# Exercise directions
Copy the lines from the beginning through the line containing "The needle reading", swapping "compass" for "dial" and keeping everything else the same. Omit the pictures from your copy.

# Recorded data
Start of Block

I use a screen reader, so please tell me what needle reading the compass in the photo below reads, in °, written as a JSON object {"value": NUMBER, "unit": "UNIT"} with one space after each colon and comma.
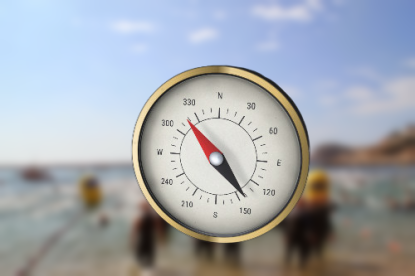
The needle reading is {"value": 320, "unit": "°"}
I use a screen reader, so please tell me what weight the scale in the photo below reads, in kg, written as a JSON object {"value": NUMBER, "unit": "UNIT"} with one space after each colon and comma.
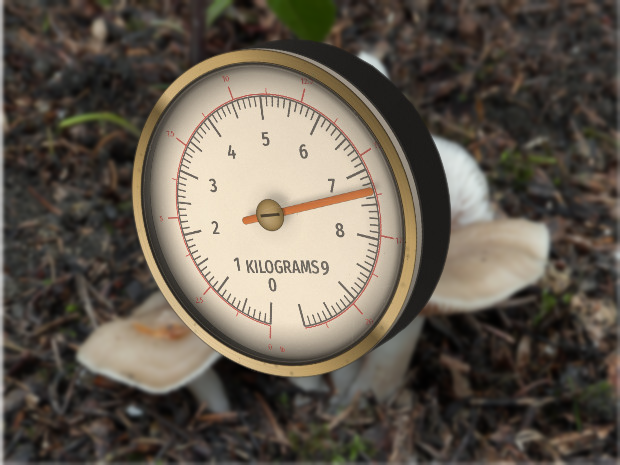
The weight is {"value": 7.3, "unit": "kg"}
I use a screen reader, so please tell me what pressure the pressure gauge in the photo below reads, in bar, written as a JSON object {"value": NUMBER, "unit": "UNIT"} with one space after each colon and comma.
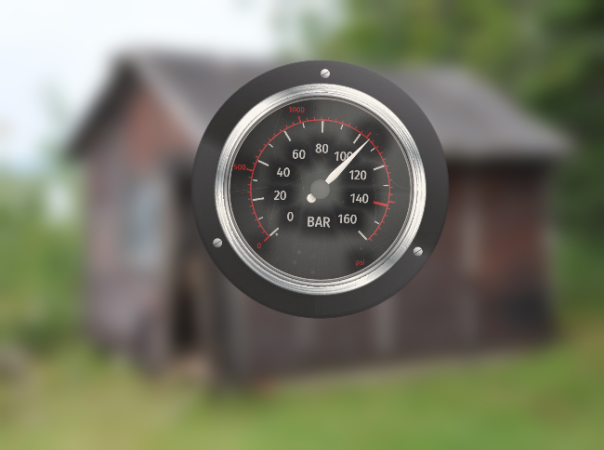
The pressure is {"value": 105, "unit": "bar"}
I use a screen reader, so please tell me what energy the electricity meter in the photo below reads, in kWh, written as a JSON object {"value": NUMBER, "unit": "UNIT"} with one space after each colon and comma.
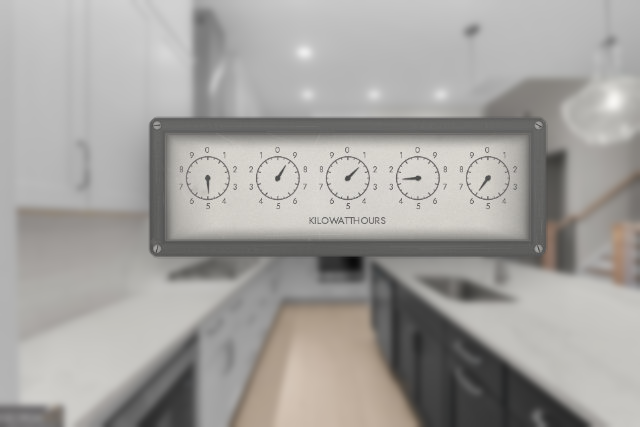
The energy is {"value": 49126, "unit": "kWh"}
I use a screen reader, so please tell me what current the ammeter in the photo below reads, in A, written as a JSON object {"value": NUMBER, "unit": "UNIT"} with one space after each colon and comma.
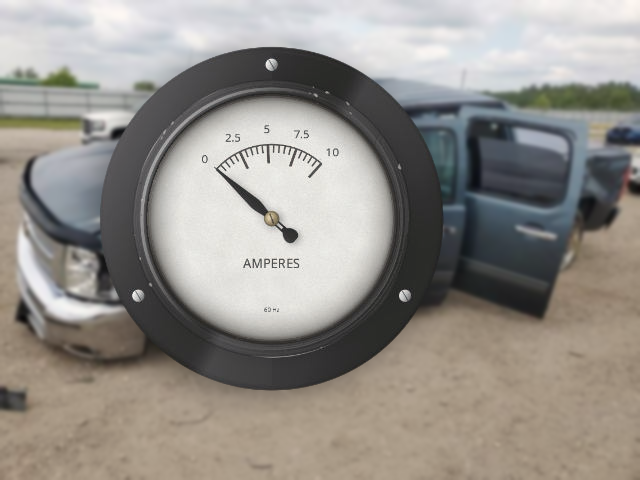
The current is {"value": 0, "unit": "A"}
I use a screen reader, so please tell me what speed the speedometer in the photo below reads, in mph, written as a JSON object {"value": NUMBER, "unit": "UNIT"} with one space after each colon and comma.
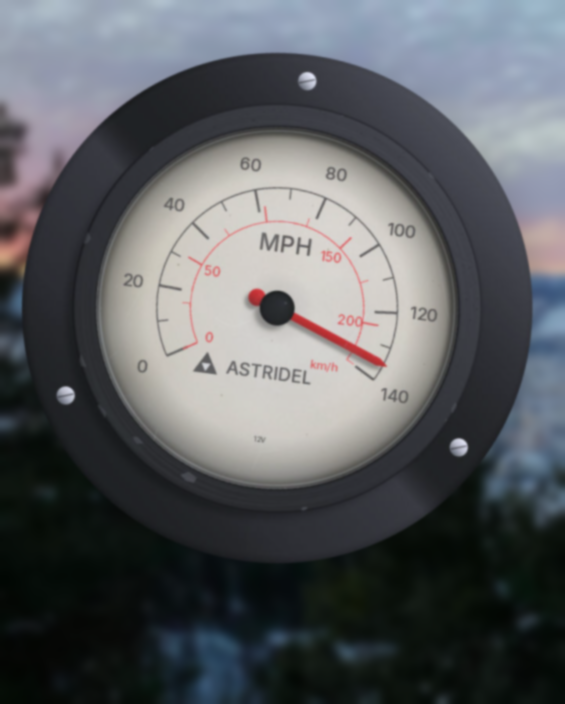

End of Block

# Response for this exercise
I use a screen reader, so please tell me what needle reading the dial in the photo below reads, in °, written as a JSON object {"value": NUMBER, "unit": "UNIT"} with one space after each colon and comma.
The needle reading is {"value": 320, "unit": "°"}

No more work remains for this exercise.